Su sudor se confundía con el mío. La cadena que colgaba de su pecho me hacía cosquillas en el cuello. Él se aferró a mi cintura, empujando su virilidad hasta el fondo
Lulú Petite
29/12/2015 - 10:25

Querido diario: Luisa , mi amiga, disparó la primera imprudencia: —La otra noche los escuché —dijo maliciosa— Puede que hasta hayan despertado a otros vecinos. Carolina, mi otra amiga, no se quedó atrás: 

—Lulú nos contó que está contenta. Para ponerla así definitivamente hay que tener muy grande el… talento.

Gozaban como si tramaran travesuras. Las muy mulas lo hacían por venganza, yo les he hecho lo mismo con sus romances. Querían avergonzarme frente a Miguel . Lo estaban logrando.

Miguel sonrió y, sin inmutarse, dijo que él también estaba contento con mi talento.

—Uuuuuuh— dijeron mis amigas al unísono. Él no se dejó intimidar y eso les apagó el apetito de agarrarnos de botana. Me encantó su temple.

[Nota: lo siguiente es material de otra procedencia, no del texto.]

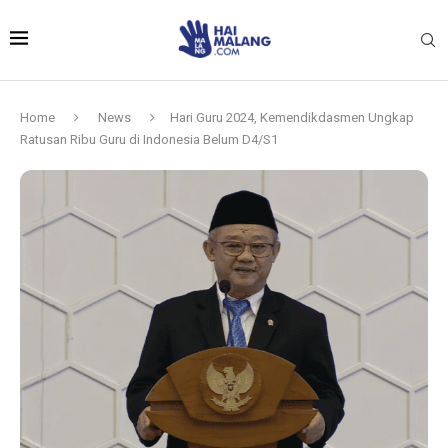
Home
News
Hari Guru 2024, Kemendikdasmen Ungkap
Ratusan Ribu Guru di Indonesia Belum D4/S1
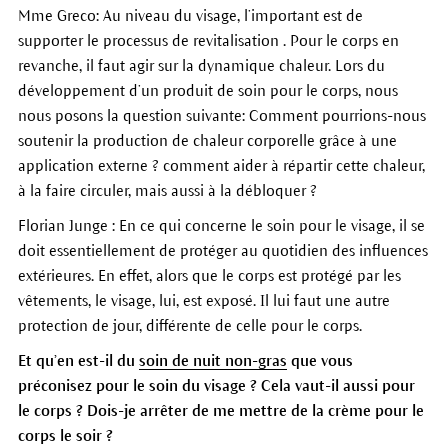
Mme Greco: Au niveau du visage, l’important est de
supporter le processus de revitalisation . Pour le corps en
revanche, il faut agir sur la dynamique chaleur. Lors du
développement d’un produit de soin pour le corps, nous
nous posons la question suivante: Comment pourrions-nous
soutenir la production de chaleur corporelle grâce à une
application externe ? comment aider à répartir cette chaleur,
à la faire circuler, mais aussi à la débloquer ?
Florian Junge : En ce qui concerne le soin pour le visage, il se
doit essentiellement de protéger au quotidien des influences
extérieures. En effet, alors que le corps est protégé par les
vêtements, le visage, lui, est exposé. Il lui faut une autre
protection de jour, différente de celle pour le corps.
Et qu’en est-il du
soin de nuit non-gras
que vous
préconisez pour le soin du visage ? Cela vaut-il aussi pour
le corps ? Dois-je arrêter de me mettre de la crème pour le
corps le soir ?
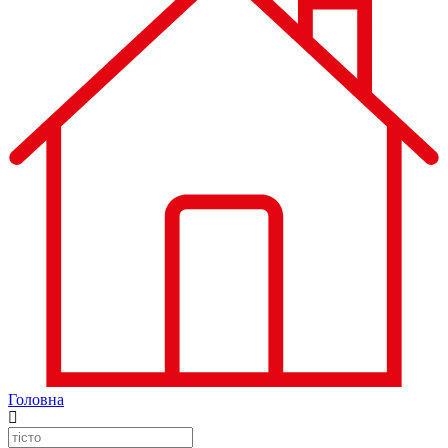
Головна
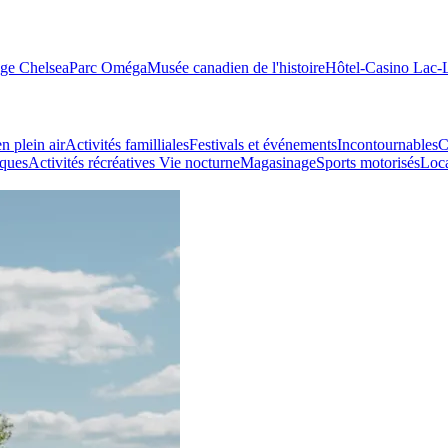
age Chelsea
Parc Oméga
Musée canadien de l'histoire
Hôtel-Casino Lac
n plein air
Activités familliales
Festivals et événements
Incontournables
C
iques
Activités récréatives
Vie nocturne
Magasinage
Sports motorisés
Loca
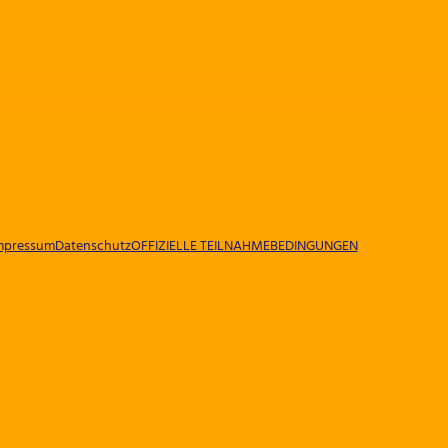
mpressum
Datenschutz
OFFIZIELLE TEILNAHMEBEDINGUNGEN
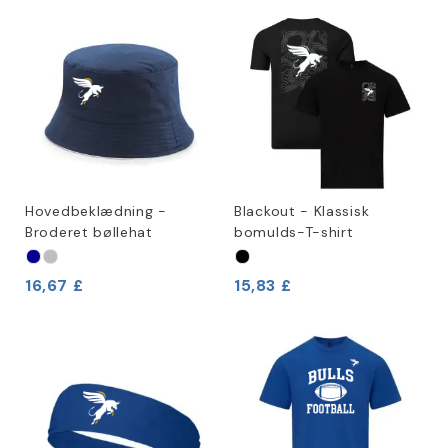
Hovedbeklædning -
Blackout - Klassisk
Broderet bøllehat
bomulds-T-shirt
16,67 £
15,83 £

Nos reunimos para ir al teatro. Se apagaron las luces y subió el telón. Estábamos en el medio de la sala. Un tipo vestido de jeans, tenis y camiseta negra entró al escenario arrastrando una silla de madera. Ese look solamente le queda bien a alguien si ese alguien se llama Steve Jobs. El tipo se sentó y comenzó su monólogo. El actor era amigo de Carolina y más o menos por esa razón fuimos a verlo.

A mitad de obra pegué un brinquito que hizo voltear a Carolina y Luisa. Era mi celular de trabajo en modo silencioso ¡Carajo! Olvidé apagarlo. Cuando estoy con Miguel el teléfono de trabajo se apaga. Punto. Se trataba de Ricardo, un cliente adinerado que atiendo desde los tiempos de El Hada. Quería confirmar nuestra cita de esa noche. Apagué el teléfono sin contestar. Miguel me había puesto la mano en la rodilla y me acariciaba mientras se desarrollaba el monólogo en tarima.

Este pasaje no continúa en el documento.